After watching Leonard’s video, I became suddenly concerned about the final destination of all my stuff—wouldn’t it be better staying in my closet if the alternative was a landfill or incinerator? So I vowed that if I was going to do this, I would donate and recycle everything possible.

What I found was an eclectic assortment. Toys and games I had begged my parents for an hadn’t touched in years; bags and shoes I no longer used or wore; assorted scrap things and craft supplies I was just sure I would need some day (many, many empty boxes); all of my school notebooks, folders, and binders from kindergarten through my senior year in high school; and several beautiful winter coats I had always been too afraid to wear because I knew I would mess them up.

The school notebooks were the hardest. As a perpetual teacher’s pet, I kept them all thinking that of course someday they would be useful again—but, of course, they won’t. Nostalgia begged me to hold onto them, but practicality convinced me to spend two days separating the recyclable paper from the non-recyclable binders and spiral notebooks. I probably had the equivalent of a whole tree in my closet.

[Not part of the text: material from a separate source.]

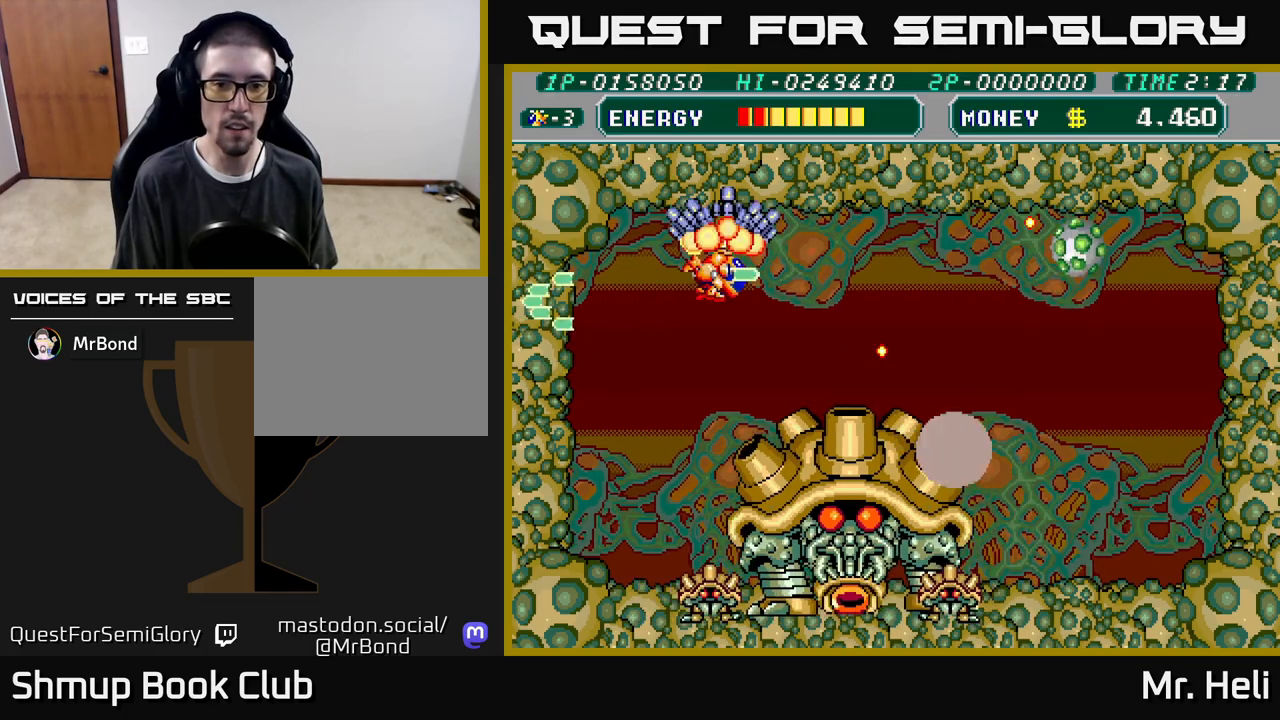
{"buttons": ["A", "DPAD_DOWN"], "left_stick": "center", "right_stick": "center", "events": [[50, "X", "up"], [67, "A", "up"], [83, "DPAD_UP", "up"], [100, "DPAD_UP", "down"], [133, "A", "down"], [133, "X", "down"], [167, "DPAD_RIGHT", "up"], [233, "A", "up"], [233, "X", "up"], [317, "A", "down"], [317, "X", "down"], [333, "DPAD_RIGHT", "down"], [333, "DPAD_UP", "up"], [383, "DPAD_DOWN", "down"], [400, "DPAD_RIGHT", "up"], [417, "X", "up"], [433, "A", "up"], [500, "A", "down"]]}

Perhaps most importantly, I found two out-of-commission laptop computers—one from 1998 (a donation to me several years later from my aunt, when it was too outdated for her use) and my very first laptop from 2007, which I saved the money for myself and loved until it burned itself up (it quite literally overheated and died) four years later.

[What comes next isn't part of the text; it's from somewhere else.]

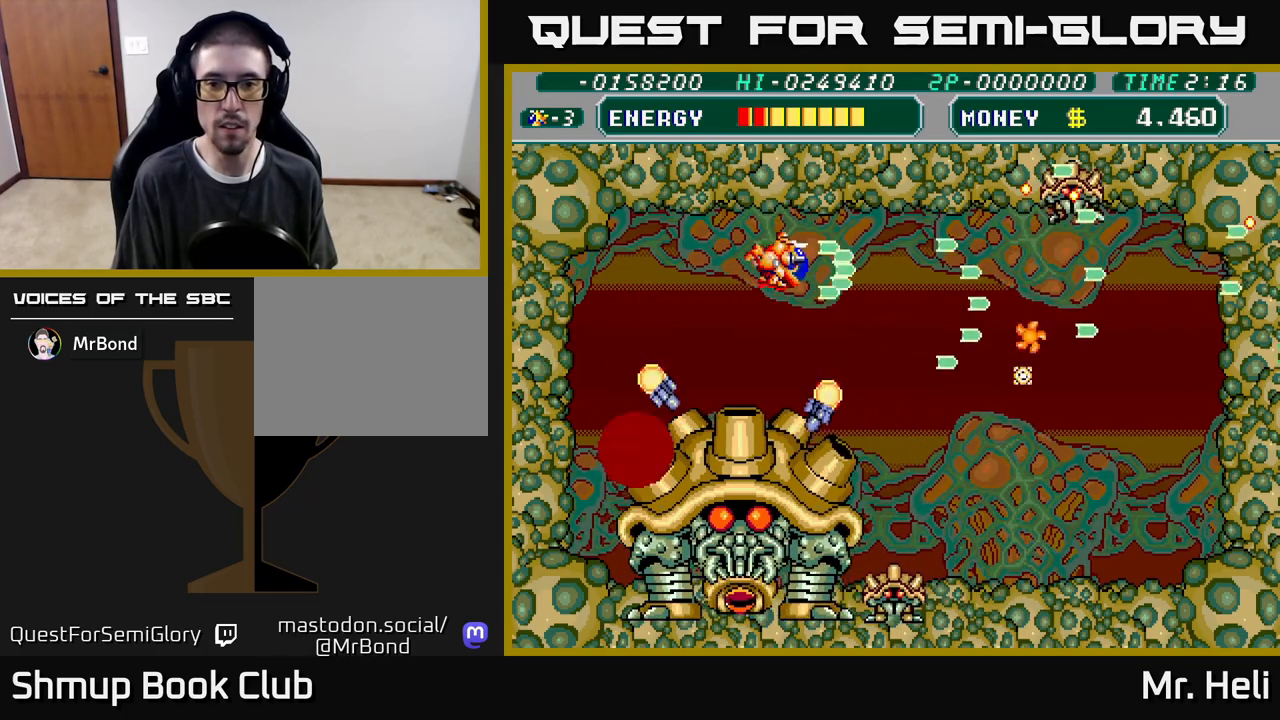
{"buttons": ["A", "X", "DPAD_DOWN"], "left_stick": "center", "right_stick": "center", "events": [[17, "DPAD_RIGHT", "down"], [67, "A", "down"], [83, "DPAD_UP", "up"], [83, "X", "down"], [183, "X", "up"], [200, "A", "up"], [267, "A", "down"], [267, "X", "down"], [367, "X", "up"], [383, "A", "up"], [467, "DPAD_DOWN", "down"], [483, "A", "down"], [483, "DPAD_RIGHT", "up"], [500, "X", "down"]]}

In an age of rapidly advancing technology and planned obsolescence, one of the biggest problems we face is what to do with our gadgets we don’t want or can’t use them anymore. They are major investments of resources and money, but a couple years down the road they’re only fit for spare parts.

I decided to recycle both of my laptops. While as a whole they don’t really function anymore, some of their parts are still salvageable, and it would be a waste to chuck them in a landfill when it takes so much energy and so many resources to build new computers. Plus the more stuff we keep out of landfills, the better.

When all was said and done, I only kept about a third of the stuff that was originally in my closet, and then I moved the new stuff in. I recycled and donated everything possible, but still ended up with two landfill-bound trash bags of things for which there was simply no other use. These made me sad.

And now I look at the stuff that is left, and I wonder, how much of it do I really need? I recently read about the 100 Things Challenge, and I wondered, what 100 things would I keep? People always ask the extreme question, besides your family and pets, what one thing would you save from a fire? But I wonder, if you had to move and could only take 100 things, what would they be?

My journals. My books. Probably some clothes. Bedding. A comfortable chair for reading. But really, I am hard pressed to find anything else I need. I have pledged to spend this summer adding as little stuff as possible to my already sizable collection, and so far, besides food and gas, the only purchase I have made is a bookshelf.

What 100 things would you keep? What new things can you do without?